Work item
For the entries below, copy exactly the line that contains "thumb mcp: (194, 155)" through the line that contains "middle dip: (594, 676)", both ends included, and exclude all pictures.

━━━━━ Data in this exercise ━━━━━

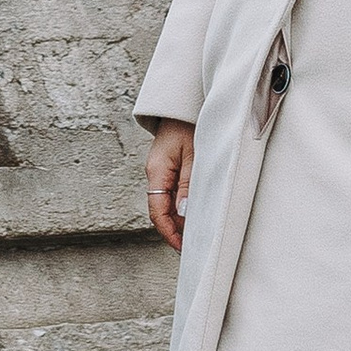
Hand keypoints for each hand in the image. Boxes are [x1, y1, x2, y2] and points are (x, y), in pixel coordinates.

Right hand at [145, 121, 195, 252]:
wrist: (184, 104)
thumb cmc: (190, 125)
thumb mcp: (194, 155)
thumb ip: (189, 184)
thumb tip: (183, 214)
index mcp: (157, 171)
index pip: (157, 211)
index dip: (168, 232)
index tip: (182, 247)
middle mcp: (155, 173)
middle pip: (160, 210)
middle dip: (174, 230)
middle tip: (192, 246)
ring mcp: (161, 171)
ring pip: (166, 203)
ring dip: (178, 219)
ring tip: (195, 234)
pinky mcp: (169, 168)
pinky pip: (172, 192)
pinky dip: (181, 206)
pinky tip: (193, 213)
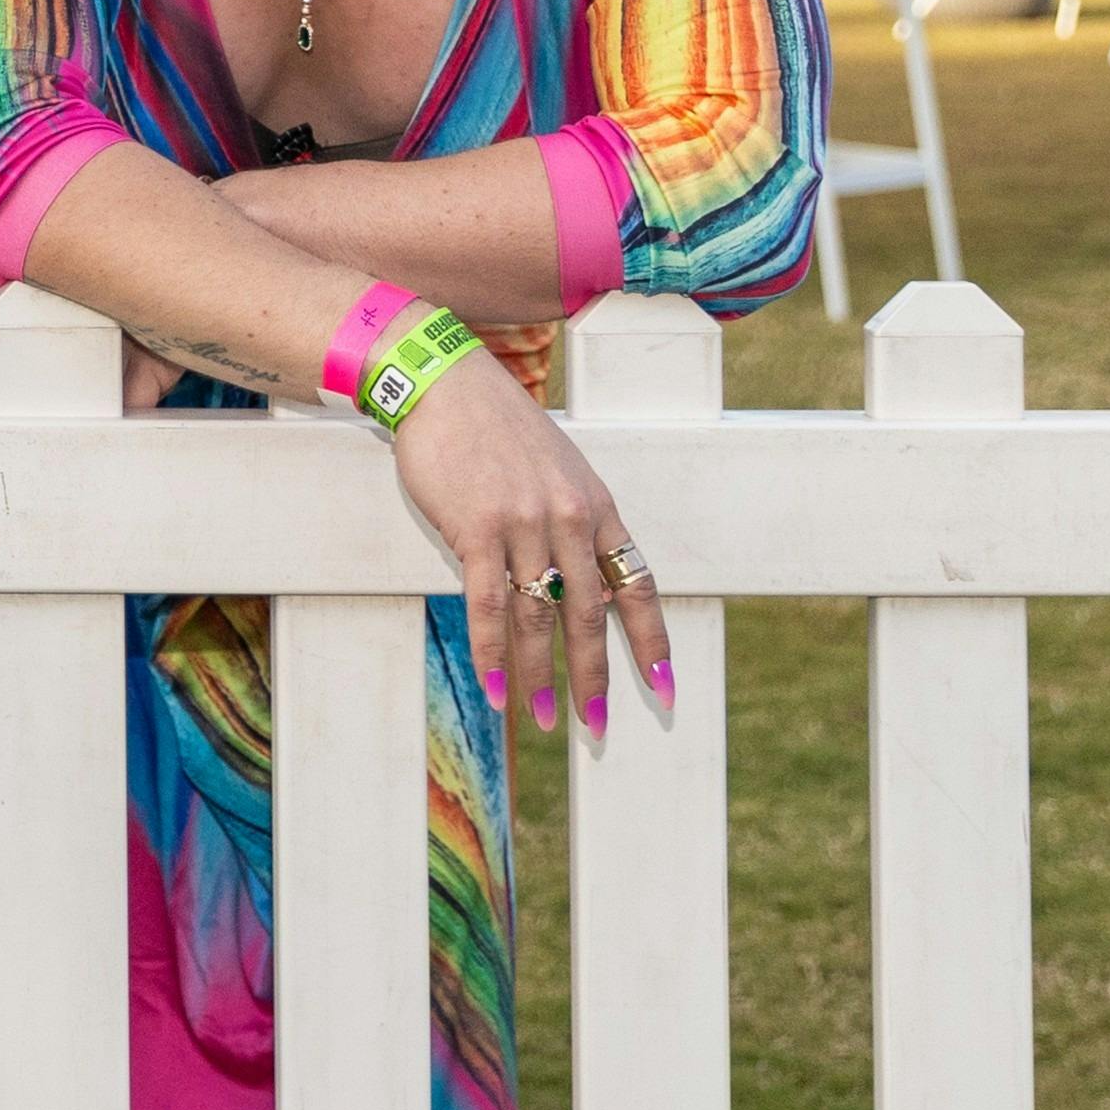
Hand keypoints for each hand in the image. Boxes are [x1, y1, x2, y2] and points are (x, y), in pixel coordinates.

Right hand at [378, 348, 670, 737]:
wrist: (446, 383)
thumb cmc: (497, 428)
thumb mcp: (557, 468)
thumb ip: (572, 522)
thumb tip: (575, 584)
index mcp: (597, 506)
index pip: (636, 586)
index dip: (650, 642)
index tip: (663, 688)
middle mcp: (569, 518)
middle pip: (591, 615)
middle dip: (594, 676)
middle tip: (595, 726)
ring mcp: (525, 524)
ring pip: (541, 617)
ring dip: (541, 676)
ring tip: (541, 718)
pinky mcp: (477, 529)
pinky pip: (489, 605)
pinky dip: (494, 653)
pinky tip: (496, 688)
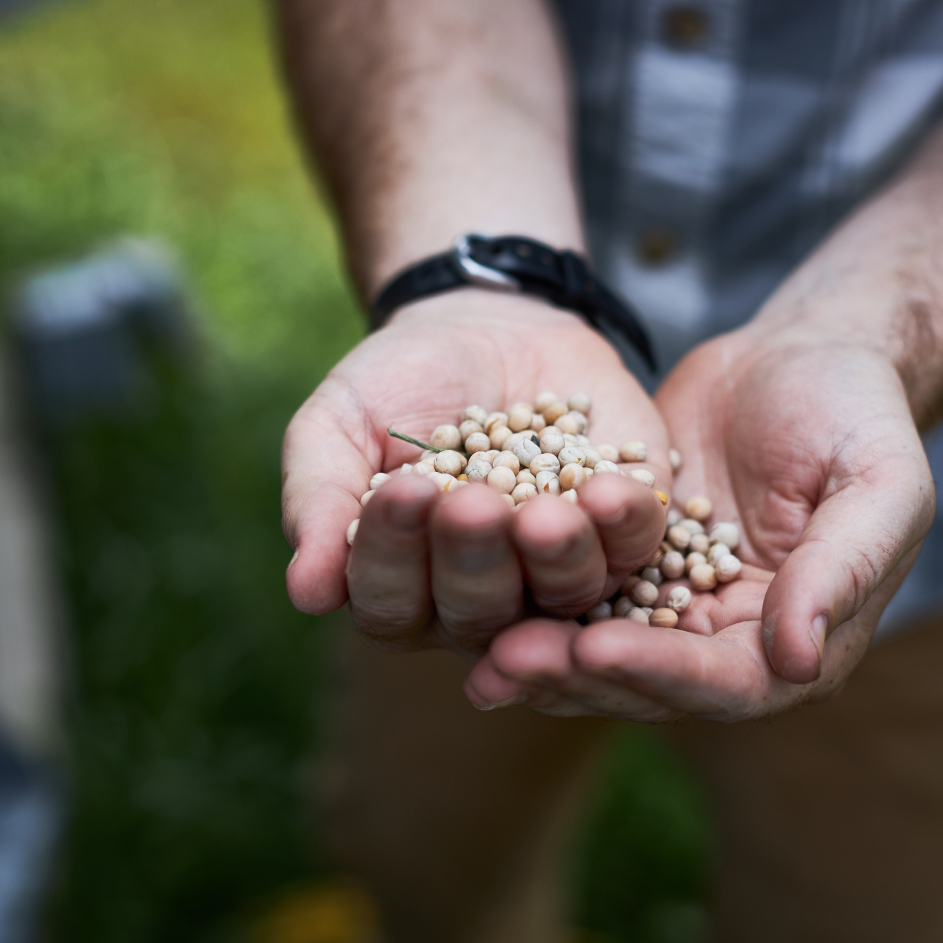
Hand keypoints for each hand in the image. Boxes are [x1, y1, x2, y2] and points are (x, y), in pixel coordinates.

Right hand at [282, 292, 668, 655]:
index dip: (394, 555)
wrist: (487, 326)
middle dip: (474, 560)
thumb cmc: (397, 384)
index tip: (401, 491)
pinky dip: (625, 525)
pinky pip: (636, 549)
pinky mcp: (629, 536)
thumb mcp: (338, 424)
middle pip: (478, 616)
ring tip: (543, 513)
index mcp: (404, 590)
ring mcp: (560, 576)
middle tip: (471, 505)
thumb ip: (318, 501)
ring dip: (554, 559)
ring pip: (562, 597)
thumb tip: (306, 592)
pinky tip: (612, 490)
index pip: (391, 604)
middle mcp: (482, 604)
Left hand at [463, 328, 935, 719]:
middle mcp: (730, 640)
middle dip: (577, 676)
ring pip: (599, 649)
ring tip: (478, 651)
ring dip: (540, 655)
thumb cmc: (855, 412)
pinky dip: (526, 599)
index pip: (728, 683)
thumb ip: (842, 569)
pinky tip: (467, 596)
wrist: (800, 356)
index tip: (594, 650)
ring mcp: (673, 605)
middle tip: (506, 662)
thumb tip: (797, 663)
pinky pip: (571, 592)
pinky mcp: (625, 564)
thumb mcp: (876, 482)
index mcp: (799, 639)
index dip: (660, 673)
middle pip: (648, 683)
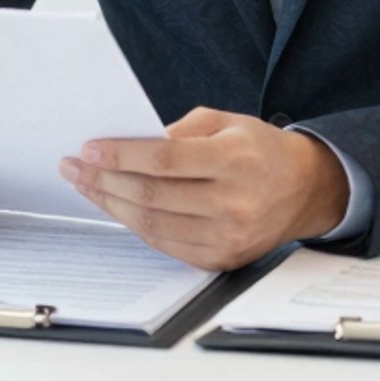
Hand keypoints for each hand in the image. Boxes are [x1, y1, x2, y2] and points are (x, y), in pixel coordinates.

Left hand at [59, 107, 350, 270]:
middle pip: (152, 196)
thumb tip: (128, 144)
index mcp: (235, 160)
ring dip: (111, 205)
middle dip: (104, 180)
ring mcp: (229, 237)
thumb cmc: (260, 149)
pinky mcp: (222, 259)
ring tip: (86, 186)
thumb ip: (180, 131)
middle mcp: (234, 203)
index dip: (121, 155)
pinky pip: (166, 244)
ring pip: (153, 225)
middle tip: (73, 167)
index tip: (89, 148)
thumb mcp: (226, 121)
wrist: (306, 189)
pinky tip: (117, 206)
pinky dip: (135, 225)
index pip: (165, 160)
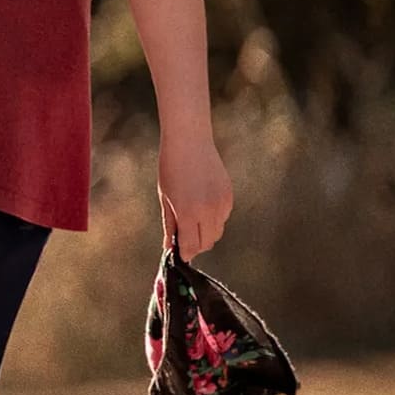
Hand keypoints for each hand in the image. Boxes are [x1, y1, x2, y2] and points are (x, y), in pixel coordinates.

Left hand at [157, 129, 233, 257]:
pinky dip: (214, 219)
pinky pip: (223, 218)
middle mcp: (208, 211)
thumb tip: (170, 247)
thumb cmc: (171, 167)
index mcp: (188, 213)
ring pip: (217, 232)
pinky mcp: (229, 196)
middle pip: (207, 243)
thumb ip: (170, 226)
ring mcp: (221, 203)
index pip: (191, 247)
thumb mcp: (165, 198)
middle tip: (184, 237)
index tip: (180, 253)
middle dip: (195, 245)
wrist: (189, 140)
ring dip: (205, 232)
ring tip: (192, 216)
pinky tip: (202, 203)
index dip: (185, 253)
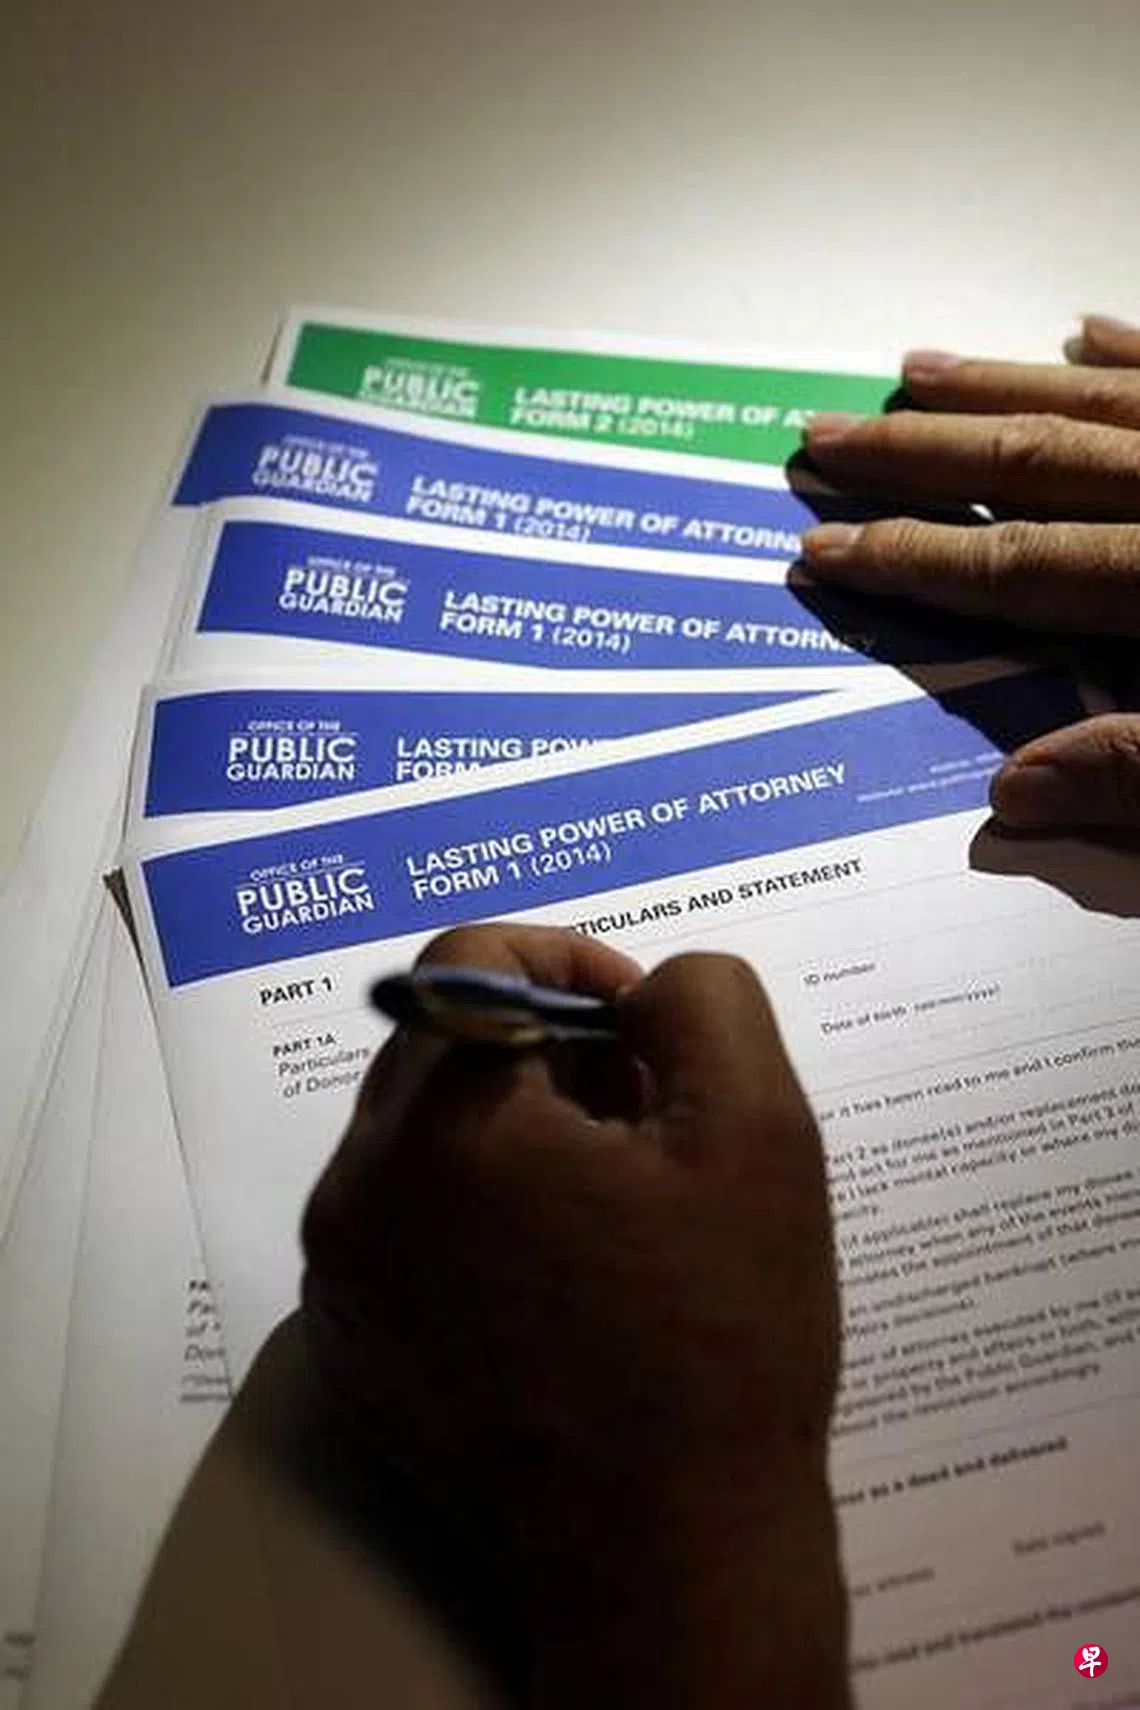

━━━━━

Result for this exercise
thumb mcp: (194, 155)
thumb ip: (189, 184)
thumb tip: (183, 214)
index mcp: (157, 171)
index pip: (157, 211)
index dip: (168, 232)
index tip: (182, 247)
middle mcp: (155, 173)
middle pip: (160, 210)
middle dip: (174, 230)
middle tip: (192, 246)
ring mcp: (161, 171)
ring pip: (166, 203)
ring dip: (178, 219)
ring tip: (195, 234)
pinky mcp: (169, 168)
pinky pip: (172, 192)
pinky dip: (181, 206)
pinky tip: (193, 213)
Hand keypoints for each hand in the image. Boxes are [x1, y1, x2, y2] and points are (x, y), in pixel coordinates.

Right hand at [378, 348, 670, 737]:
wrist: (446, 383)
thumb cmc: (497, 428)
thumb mcp: (557, 468)
thumb ip: (572, 522)
thumb tip: (575, 584)
index mcp: (597, 506)
index pip: (636, 586)
index dip: (650, 642)
index tip: (663, 688)
middle mcp: (569, 518)
middle pip: (591, 615)
middle dip: (594, 676)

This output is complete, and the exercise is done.